Maggia – Puncio (1854 m) – Madone (2018 m) – Pizzo Peloso (2064 m) – Passo della Garina – Aurigeno


Publiziert von johnny68 Pro , 20. Oktober 2010 um 19:37.

Region: Welt » Schweiz » Tessin » Locarnese
Tour Datum:19 Oktober 2010
Wandern Schwierigkeit: T3 - anspruchsvolles Bergwandern
Wegpunkte:
Geo-Tags: CH-TI   Gruppo Pizzo Cramalina 
Zeitbedarf: 6:30
Aufstieg: 1850 m
Abstieg: 1750 m
Strecke:Maggia - Pizzo Peloso - Aurigeno
Zufahrt zum Ausgangspunkt:Mit dem Bus nach Maggia
Unterkunftmöglichkeiten:in Maggia

Meine Wanderung bzw. Bergtour bei schönstem Herbstwetter begann im Dorf Maggia (332 m). Man überquert die Maggia auf einer schaukelnden Hängebrücke und gelangt ins Dorf Moghegno (314 m). Hier schlägt man den Bergweg (Alpsträsschen, zum Teil mit Abkürzungen) in Richtung Cortone (1137 m) und Piano (1274 m) ein. Nach der Alp Piano wird der Weg steiler; man geht den ersten Gipfel (Puncio) praktisch in gerader Linie auf dem Bergrücken steil den Wald hinauf an. Hie und da findet man Wegspuren. Vom Puncio geht es 50 m hinunter in eine Senke. Hier beginnt der leichte Anstieg auf den Madone, zum Teil über Schrofen, zum Teil über steile Grashalden. Bei meinem Besuch lag hier noch etwas Neuschnee.
 
Vom Madone sieht man den weiteren Wegverlauf über einen schönen, leichten Grat auf den Pizzo Peloso vor sich (man könnte den Grat auch in der steilen Südflanke umgehen, was meines Erachtens aber mühsamer ist).
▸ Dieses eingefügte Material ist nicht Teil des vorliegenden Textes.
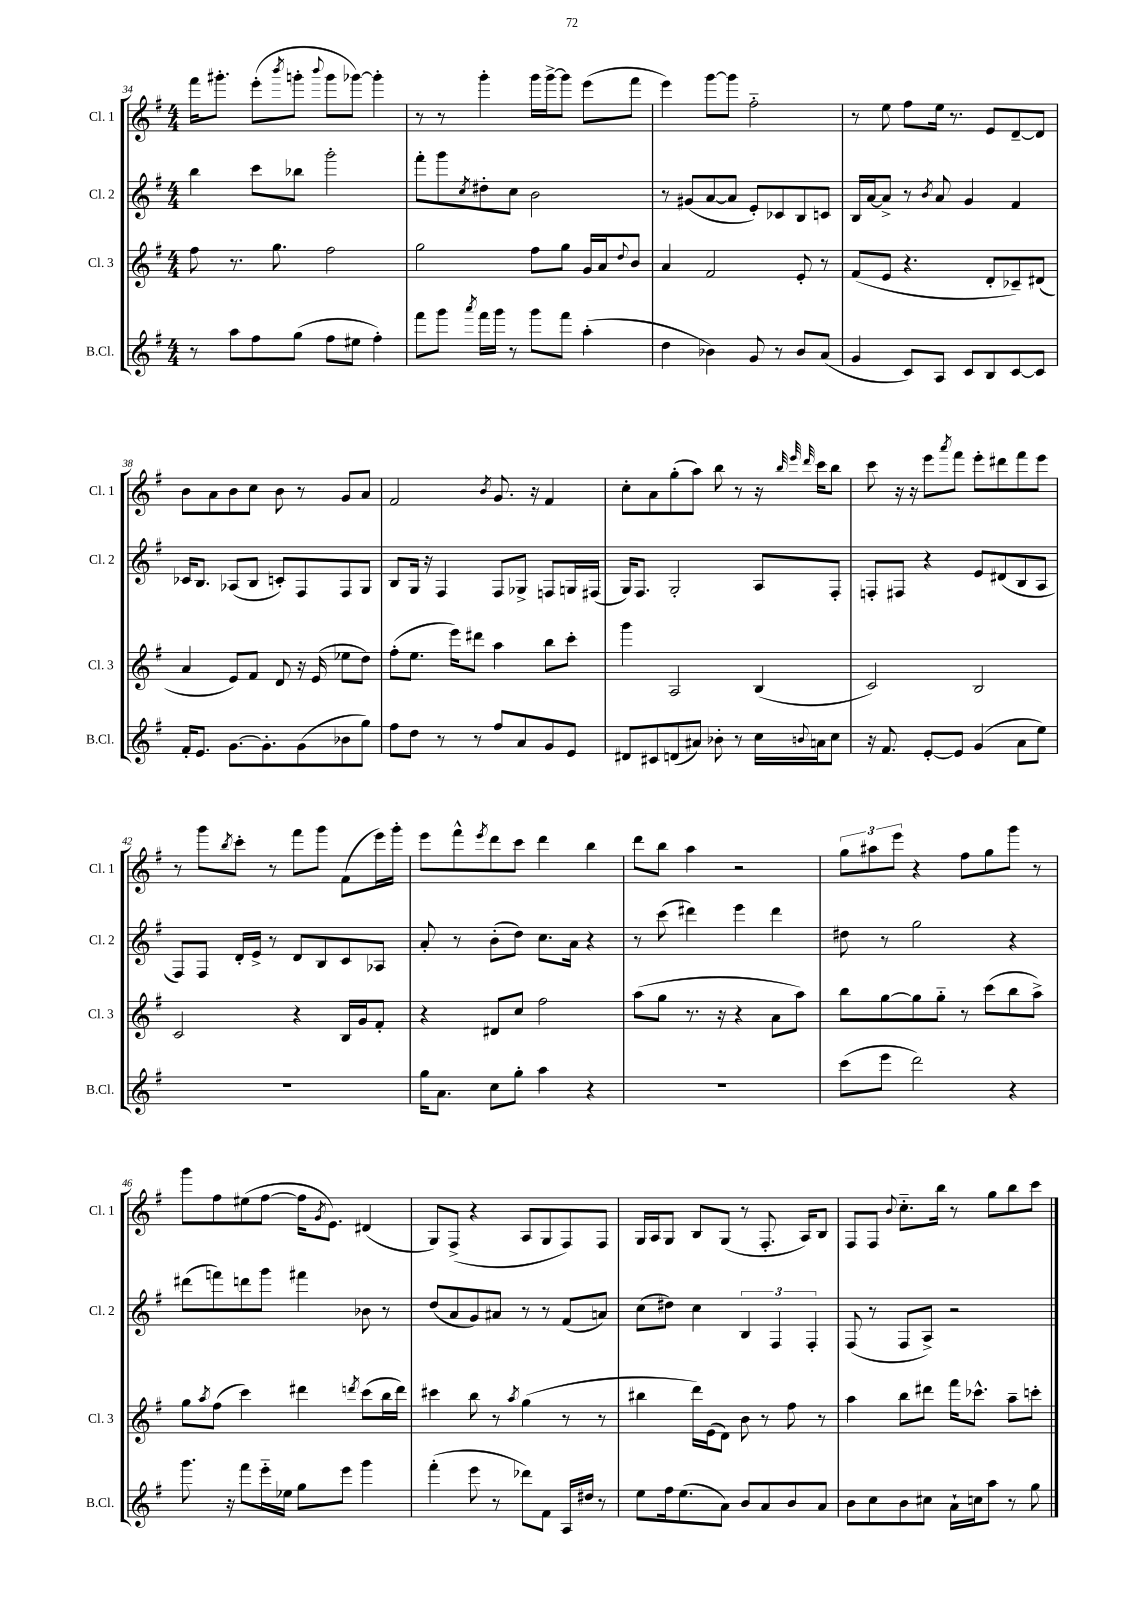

**kern	**kern	**kern	**kern
*staff4	*staff3	*staff2	*staff1
*clefG2	*clefG2	*clefG2	*clefG2
*k[f#]	*k[f#]	*k[f#]	*k[f#]
*M4/4	*M4/4	*M4/4	*M4/4
8r	8ff#	4bb	16fff#
.	.	.	8.ggg#'
8aa	8.r	.	.
8ff#	.	8ccc	(8eee'
.	8.gg	.	.
.	.	.	8qbbb
(8gg	.	8bb-	8ggg'
.	.	.	8qqbbb
8ff#	2ff#	2ggg'	8ggg
8ee#	.	.	[8ggg-)
4ff#')	.	.	4ggg-']
=	=	=	=
8fff#	2gg	8fff#'	8r
8ggg	.	8ggg	8r
8qaaa	.	8qcc	.
16fff#	.	8dd#'	4ggg'
16ggg	.	.	.
8r	.	8cc	.
8ggg	8ff#	2b	16ggg
.	.	.	[16ggg^
8fff#	8gg	.	8ggg]
(4aa'	16g	.	(8eee
.	16a	.	.
.	8qqdd	.	.
.	8b	.	8fff#
=	=	=	=
4dd	4a	8r	4eee)
.	.	(8g#	.
4b-)	2f#	[8a	[8ggg
.	.	8a]	8ggg]
8g	.	8e')	2ff#'~
8r	.	8c-	.
8b-	8e'	8B	.
(8a	8r	8c	.
=	=	=	=
4g	(8f#	16B	8r
.	.	[16a	.
.	8e	8a^]	8ee
8c)	4.r	8r	8ff#
.	.	8qb	.
8A	.	8a	16ee
.	.	.	8.r
8c	.	4g	.
8B	8d'	.	8e
[8c	8c-~)	4f#	[8d~
8c]	(8d#	.	8d]
=	=	=	=
16f#'	4a	16c-	8b
8.e	.	8.B	.
.	.	.	8a
[8.g	8e)	(8A-	8b
.	8f#	8B	8cc
8.g']	.	.	.
.	8d	8c')	8b
(8g	16r	8F#	8r
.	(16e	.	.
8b-	8ee-	8F#	8g
8gg)	8dd)	8G	8a
=	=	=	=
8ff#	(8ff#'	8B	2f#
8dd	8.ee	16G	.
.	.	16r	.
8r	.	4F#	.
.	16eee)	.	.
8r	8ddd#	.	.
.	.	.	8qb
8ff#	4aa	8F#	8.g
8a	.	8G-^	.
.	.	.	16r
8g	8bb	8F	4f#
8e	8ccc'	16G	.
.	.	(16F#	.
=	=	=	=
8d#	4ggg	16G)	8cc'
.	.	8.F#	.
8c#	.	.	8a
(8d	2A	2G'	(8gg'
8a#)	.	.	8aa)
8b-'	.	.	8bb
8r	.	.	8r
16cc	(4B	8A	16r
.	.	.	32qqbb
.	.	.	32qqeee
8qqb	.	.	32qqddd
16a	.	.	16ccc
8cc	.	8F#'	8bb
=	=	=	=
16r	2c)	8F'	8ccc
8.f#	.	.	.
.	.	8F#	16r
.	.	.	16r
[8e'	.	4r	8eee
.	.	.	8qaaa
8e]	.	.	8fff#
(4g	2B	8e	8eee'
.	.	(8d#	8ddd#
8a	.	8B	8fff#
8ee)	.	8A	8eee
=	=	=	=
1r	2c	8F#)	8r
.	.	8F#	8ggg
.	.	.	8qbb
.	.	16d'	8ccc'
.	.	16e^	.
.	.	8r	8r
.	4r	8d	8fff#
.	.	8B	8ggg
.	16B	8c	(8f#
.	16g	.	.
.	8f#'	8A-	16eee)
.	.	.	16ggg'
=	=	=	=
16gg	4r	8a'	8eee
8.a	.	.	.
.	.	8r	8fff#^^
.	.	.	8qeee
8cc	8d#	(8b'	8ddd
8gg'	8cc	8dd)	8ccc
4aa	2ff#	8.cc	4ddd
.	.	16a	.
4r	.	4r	4bb
=	=	=	=
1r	(8aa	8r	8ddd
.	8gg	(8ccc	8bb
.	8.r	4ddd#)	4aa
.	16r	.	.
.	4r	4eee	2r
.	8a	4ddd#	.
.	8aa)	.	.
=	=	=	=
(8ccc	8bb	8dd#	12gg
.	.	.	12aa#
8eee	[8gg	8r	.
.	.	.	12eee
2ddd)	8gg]	2gg	4r
.	8gg'~	.	.
.	8r	.	8ff#
.	(8ccc	.	8gg
4r	8bb	4r	8ggg
.	8aa^)	.	8r
=	=	=	=
8.ggg	8gg	(8ddd#	8ggg
.	8qaa	.	.
.	(8ff#	8fff)	8ff#
16r	.	.	.
8fff#	4ccc)	8ddd	(8ee#
16eee'~	.	8ggg	[8ff#
16ee-	.	.	.
8gg	4ddd#	4fff#	16ff#]
.	.	.	8qg
.	.	.	8.e)
8eee	.	.	.
.	8qddd	.	.
4ggg	(8ccc	8b-	(4d#
.	16bb	8r	.
.	16ddd)	.	.
=	=	=	=
(4fff#'	4ccc#	(8dd	8G)
.	.	8a	(8F#^
8eee	8bb	8g)	4r
8r	8r	8a#	.
.	8qaa	.	.
8ddd-)	(4gg	8r	8A
8f#	.	8r	8G
16A	8r	(8f#	8F#)
16dd#	.	.	.
8r	8r	8a)	8F#
=	=	=	=
8ee	4bb#	(8cc	16G
.	.	.	16A
16ff#	.	8dd#)	8G
(8.ee	.	.	.
.	16ddd)	4cc	8B
.	(16e	.	.
8a)	8d)	.	(8G
8b	8b	6B	8r
8a	8r	.	8.F#'
.	.	6F#	.
8b	8ff#	.	.
.	.	.	16A)
.	.	6F#'	.
8a	8r	.	8B
=	=	=	=
8b	4aa	(8F#	8F#
8cc	.	8r	8F#
.	.	.	8qqb
8b	8bb	8F#	8.cc'~
8cc#	8ddd#	8A^)	.
.	.	.	16bb
16a`	16fff#	2r	8r
16cc	8.ccc-^^	.	.
8aa	.	.	8gg
8r	8aa~	.	8bb
8gg	8ccc'	.	8ccc
==	==	==	==
*-	*-	*-	*-
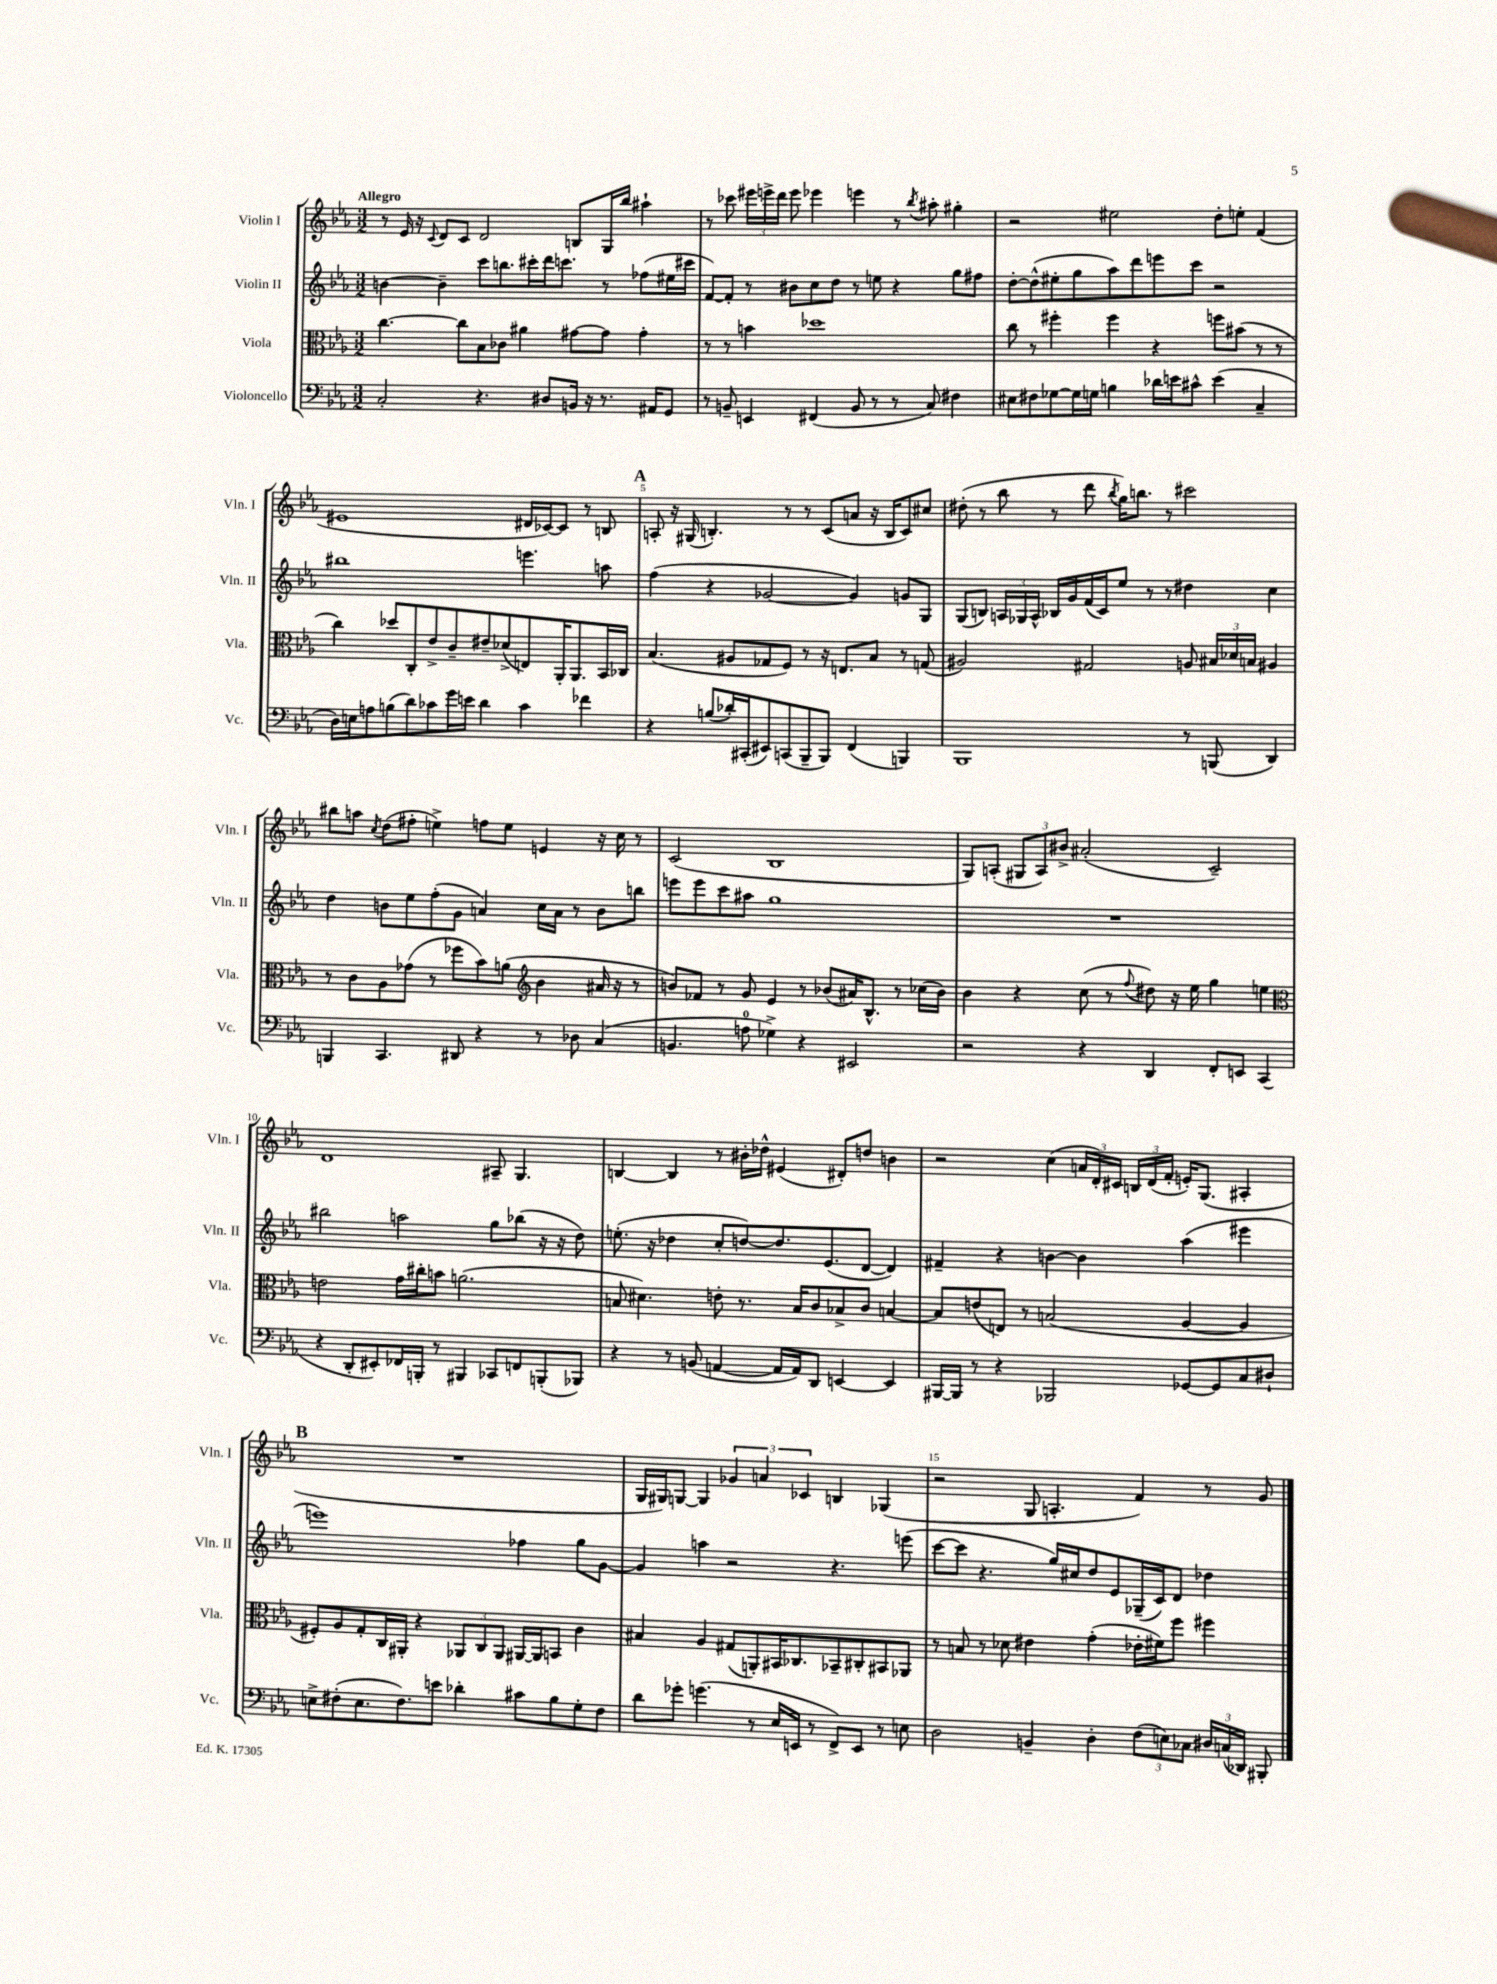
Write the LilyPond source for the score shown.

<<
\new StaffGroup <<
\new Staff = "s0" \with { instrumentName = "Violin I" shortInstrumentName = "Vln. I" } {
    \clef treble \key ees \major \numericTimeSignature \time 3/2 \tempo "Allegro"
    \autoBeamOff r8 ees'16 r16 \appoggiatura { c'8 } d'8[ c'8] d'2 b8[ g16 bes''16] ais''4-! |
    r8 ces'''8 \tuplet 3/2 { eis'''16[ e'''16-> d'''16] } e'''8 ees'''4 e'''4 r8 \acciaccatura { bes''8 } ais''8-. gis''4-. |
    r2 eis''2 d''8[-. e''8]-. f'4( |
    eis'1 dis'16[ ces'16~) ces'8] r8 b8 |
    \mark \markup { \bold "A" } a8-. r16 gis16( b4.-.) r8 r8 c'8[( a'8] r16 b16[ c'8) cis''8] |
    dis''8-.( r8 bes''8 r8 d'''8 \acciaccatura { bes''8 } g''16[) b''8.] r8 cis'''2 |
    bis''8[ a''8] \acciaccatura { c''8 } d''8[( fis''8]-. e''4->) f''8[ e''8] e'4 r16 c''16 r8 |
    c'2( bes1 |
    g8[) a8]-.( \tuplet 3/2 { gis8[ a8) bis'8]-> } ais'2-.( c'2--) |
    d'1 ais8-- g4. |
    b4~ b4 r8 bis'16[-. des''16]-^ eis'4( dis'8[-.) d''8] b'4 |
    r2 c''4( \tuplet 3/2 { a'16[ d'16-.) cis'16] } \tuplet 3/2 { b16[ d'16( f'16]-. } e'16[-.) g8.]( ais4-. |
    \mark \markup { \bold "B" } R1. |
    g16[ gis16) g8]~ g4 \tuplet 3/2 { ges'4 a'4 ces'4 } b4 ges4( |
    r2 g8 a4.-. f'4) r8 g'8 \bar "|." |
}
\new Staff = "s1" \with { instrumentName = "Violin II" shortInstrumentName = "Vln. II" } {
    \clef treble \key ees \major \numericTimeSignature \time 3/2
    \autoBeamOff b'4~ b'4-- c'''8[ b''8. cis'''16-. d'''16 c'''8.] r8 fes''8[( eis''16 cis'''16] |
    f'8[~) f'8]-. r8 bis'8[ c''8 d''8] r8 e''8 r4 g''8[ fis''8] |
    d''8[~-. d''8-^( eis''8-. g''8 aes''8) d'''8 e'''8 c'''8] r2 |
    bis''1 e'''4. a''8 |
    \mark \markup { \bold "A" } f''4( r4 ges'2~ ges'4) g'8[ g8] |
    g8[( b8]) \tuplet 3/2 { a16[ ges16 a16]-^ } bes16[ g'16 f'16( c'16) ees''8] r8 r8 dis''4 c''4 |
    d''4 b'8[ ees''8 f''8-.( g'8] a'4) c''16[ a'16] r8 b'8[ b''8] |
    e'''8[ e'''8 c'''8 ais''8] g''1 |
    R1. |
    bis''2 a''2 g''8[ bes''8]( r16 r16 d''8) |
    e''8.-.( r16 des''4 c''8[-. d''8~) d''8. ees'8.( d'8]~ d'4) |
    fis'4-- r4 b'4~ b'4 aes''4( eis'''4 |
    \mark \markup { \bold "B" } e'''1) fes''4 g''8[ g'8]~ |
    g'4 a''4 r2 r4. e'''8( |
    c'''8[~ c'''8] r4. g''16[) cis''16 d''8 ees'8 ges16--( c'16) d'8] des''4 \bar "|." |
}
\new Staff = "s2" \with { instrumentName = "Viola" shortInstrumentName = "Vla." } {
    \clef alto \key ees \major \numericTimeSignature \time 3/2
    \autoBeamOff c''4.~ c''8[ bes8 ces'8] ais'4 gis'8[~ gis'8] gis'4-. |
    r8 r8 b'4 des''1 |
    c''8 r8 fis''4-. fis''4 r4 f''8[ bis'8]( r8 r8 |
    c''4) des''8[ c8-. ees'8-> c'8-- eis'8-- des'8->( e8) aes,16-. aes,8. bes,16 ces16] |
    \mark \markup { \bold "A" } bes4.( ais8[ ges8 f8]) r8 r16 e8.[ bes8] r8 g8( |
    ais2) gis2 a8 \tuplet 3/2 { bis16[ des'16 b16] } ais4 |
    r8 c'8[ aes8 ges'8]( r8 fes''8[ bes'8) a'8]( \clef treble bes'4 ais'16 r16 r8 |
    b'8[) fes'8] r8 g'8 ees'4 r8 bes'8[( ais'16) bes8.]-^ r8 ces''16[( bes'16]) |
    bes'4 r4 c''8( r8 \appoggiatura { f''8 } dis''8) r16 ees''16 g''4 e''4 |
    \clef alto e'2 g'16[ cis''16-. b'8] a'2.( |
    b8 dis'4.) e'8-. r8. b16[ c'8 bes8-> c'8] b4~ |
    b8[ e'8( e8]) r8 b2( aes4~ aes4 |
    \mark \markup { \bold "B" } fis8[-.) aes8 g8-. c16 ais,16]-. r4 \tuplet 3/2 { aes,8[ c8 aes,8] } ais,16[~ ais,16 b,8] c'4 |
    bis4 aes4 gis8[( a,8-.) bis,16 ces8. bes,8-- cis8-. bis,8 aes,8] |
    r8 b8 r8 des'8 eis'4 g'4-.( ees'16[-. fis'16) f''8] fis''4 \bar "|." |
}
\new Staff = "s3" \with { instrumentName = "Violoncello" shortInstrumentName = "Vc." } {
    \clef bass \key ees \major \numericTimeSignature \time 3/2
    \autoBeamOff c2-. r4. dis8[ b,16] r16 r8. ais,16[ g,8] |
    r8 b,8-- e,4 fis,4( b,8 r8 r8 c8) fis4 |
    eis8[ fis8 ges8~ ges16 g16] b4 des'16[ e'16 cis'8]-^ e'4( c4-- |
    d16[) e16 a8 b8( d'8) ces'8 g'16 e'16] d'4 ces'4 fes'4 |
    \mark \markup { \bold "A" } r4 b8[( des'16-.) cis,16-.( eis,8) c,8( bes,,8-- bes,,8]) f,4( b,,4) |
    bes,,1 r8 b,,8( d,4) |
    b,,4 c,4. dis,8 r4 r8 des8 c4( |
    b,4. a8-0 ges4->) r4 eis,2 |
    r2 r4 d,4 f,8[-. e,8] c,4( |
    r4 d,8[-. eis,8-.) fes,16 b,,16]-. r8 bis,,4 ces,8[ f,8 b,,8-.( bes,,8]) |
    r4 r8 b,8( a,4~ a,16[ a,16) d,8] e,4~ e,4 |
    bis,,16[~ bis,,16] r8 r4 bes,,2 ges,8[~ ges,8 c8 dis8]-! |
    \mark \markup { \bold "B" } e8[-> fis8-.( e8. fis8.) e'8] des'4-. cis'8[ bes8 g8-. fis8] |
    d'8[ ges'8]-. g'4.( r8 ees16[ e,16] r8 f,8[->) e,8] r8 e8 |
    d2 b,4-- d4-. \tuplet 3/2 { f8[( e8) ces8] } \tuplet 3/2 { dis16[ c16( des,16]) } bis,,8-. \bar "|." |
}
>>
>>
\layout { \context { \Score \override BarNumber.break-visibility = ##(#f #t #t) barNumberVisibility = #(every-nth-bar-number-visible 5) } }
In 20 Minuten ist man vom Madone auf dem Pizzo Peloso, man überschreitet dabei den Passo della Maggia (1973 m).
 
Der Pizzo Peloso hat eine gleichmässige Pyramidenform mit 3 Bergrücken. Er steht im Angelpunkt des Maggia-, Onsernone- und Vergelettotals mit einer weiten Aussicht über die Tessiner Bergwelt und mit Fernblicken auf die Walliser, Berner und Bündner Alpen sowie bis zum Apennin.
 
Ich kehrte vom Pizzo Peloso zuerst auf den Passo della Maggia zurück. Hier nahm ich den Weg in Richtung Pino (1659 m), von dort stieg ich auf den Passo della Garina (1076 m)ab. Von diesem Pass geht es in einem langen Abstieg meistens durch dichten Wald nordostwärts nach Aurigeno bzw. Ronchini (305 m) ins Maggiatal zurück.
 
Die Tour bot neben der beträchtlichen Höhendifferenz keine besonderen Schwierigkeiten. Hie und da waren die Bergwege wegen des dicht liegenden Laubes kaum mehr erkenntlich; ich verlief mich denn auch einige Male. Heikel waren auch die unter dem Laub liegenden schrägen Steinplatten, auf welchen man auszurutschen droht.